Lake County has a long wine history that dates back to the 1850s when early settlers first began planting vineyards, which flourished in Lake County’s Mediterranean microclimates and soil rich in volcanic ash. In the 1870s, acres of vines were planted by visionaries such as Serranus C. Hastings, the founder of Hastings Law School. In 1888, acclaimed British actress Lillie Langtry purchased 4,190 acres in Guenoc Valley near Middletown, which included vineyards that had been planted in 1854. She brought her own winemaker, establishing the Guenoc & Langtry Estate Winery – today known as Langtry Estate & Vineyards – with their first vintage in 1891. In 1906, however, despite long-term plans to live side-by-side with her lover Fred Gebhard and raise grapes and horses, Lillie returned to Europe.

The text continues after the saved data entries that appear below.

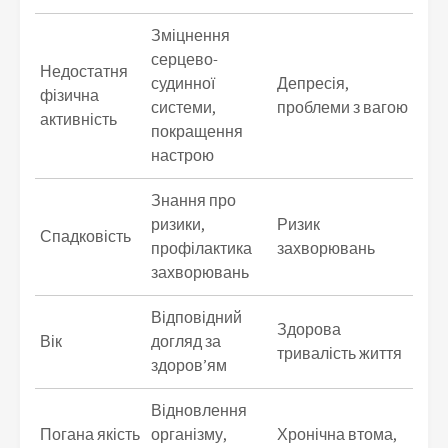
Зміцнення
серцево-
Недостатня
судинної
Депресія,
фізична
системи,
проблеми з вагою
активність
покращення
настрою
Знання про
ризики,
Ризик
Спадковість
профілактика
захворювань
захворювань
Відповідний
Здорова
Вік
догляд за
тривалість життя
здоров’ям
Відновлення
Погана якість
організму,
Хронічна втома,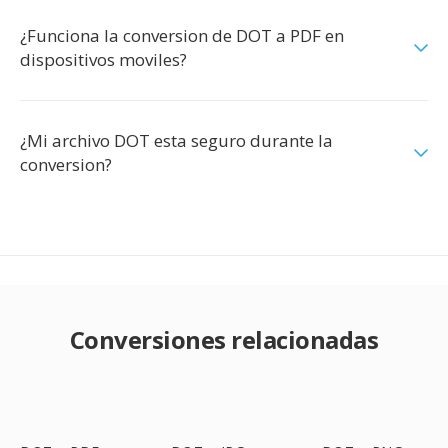
¿Funciona la conversion de DOT a PDF en
dispositivos moviles?
¿Mi archivo DOT esta seguro durante la
conversion?
Conversiones relacionadas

In 1893, a young Harvard graduate, Charles M. Hammond, won best exhibit for dry white and red wines at the World Exposition in Chicago with wine produced at his Lake County vineyard, earning Lake County a solid reputation for producing some of the world’s greatest wines. By 1909, Lake County had nearly 600 acres of vineyards.

The decline of tourism that followed the 1906 San Francisco earthquake, and Prohibition between 1920 and 1933, combined to bring an end to what had become an internationally recognized wine industry. Hardy ranchers replaced grapevines with walnut, pear, and other fruit trees; many abandoned their land. By 1960, only 100 acres were dedicated to vineyards.

Nearly a century after the first Lake County vineyards were planted, in the 1960s, a few visionary farmers rediscovered Lake County’s prime growing conditions for winegrapes. After the Napa Valley wine industry made a comeback, Lake County farmers began planting vineyards once again. By 1990, there were 2,700 acres of grapes in the county; more than 8,500 acres are planted today.

 

Today, Lake County calls itself “The Undiscovered Wine Country,” encouraging visitors to come and explore its high-elevation vineyards and vast and varied territory. Less well-known than its neighboring Wine Country growing regions, Lake County is an ultra-premium winegrape growing region with a growing reputation for producing truly excellent wines.

For more information about winegrape growing and wineries in Lake County today, visit the "Wines & Vines" section of this website.

Agriculture

The very first pears were planted here in the 1880s. Great-grandfather of Myron Holdenried (founder of Wildhurst Vineyards), Louis Henderson planted pears in 1890 and those orchards are still in production today, farmed by Myron’s cousin Diane Henderson. Thomas Porteus is credited for planting the first commercial orchard in Lake County in the late 1800s, four acres in Big Valley. L.P. Clendenin in Scotts Valley, J.B. Laughlin and George Akers of Kelseyville, and J.W. Annette of Finley followed his lead, and by 1919, there were 700 acres of pears in the county.

In the early 1920s, the California Packing Company was established and operated the largest dry yard in the world in Kelseyville, which today is the site of Adobe Creek Packing Company.

Early fruit was dried until after World War I and primarily shipped to Europe where food was desperately needed. In the mid-1920s, Europe was requiring a tariff be put on imported foods just as boxing fresh fruit became the norm. While most boxed fruit was shipped or carried by train, Lake County had to haul pears by truck to the Hopland grade or Ukiah because the railroad system never made it to the area.

Up through the 20th century, Kelseyville was revered as the “pear capital of the world.” In 1999 alone, 85,000 tons of pears were processed in Lake County – most in Kelseyville. The Lake County Pear Association was established in 2005 and works to promote the many varieties of Lake County pears.

Today, Lake County celebrates its special pears and agricultural history and heritage each year with the Kelseyville Pear Festival – a daylong event that summons thousands.

Pear Champagne

The Lady of the Lake label was formerly a label for Lake County pears and featured the “Lady of the Lake” holding a pear in her palm. In 2004, Mt. Konocti Growers took it upon themselves to update history by combining the area’s two best agricultural assets: pears and wine. Lady of the Lake Sparkling Pear Wine uses the nostalgic label, replacing the lady’s pear with a champagne glass.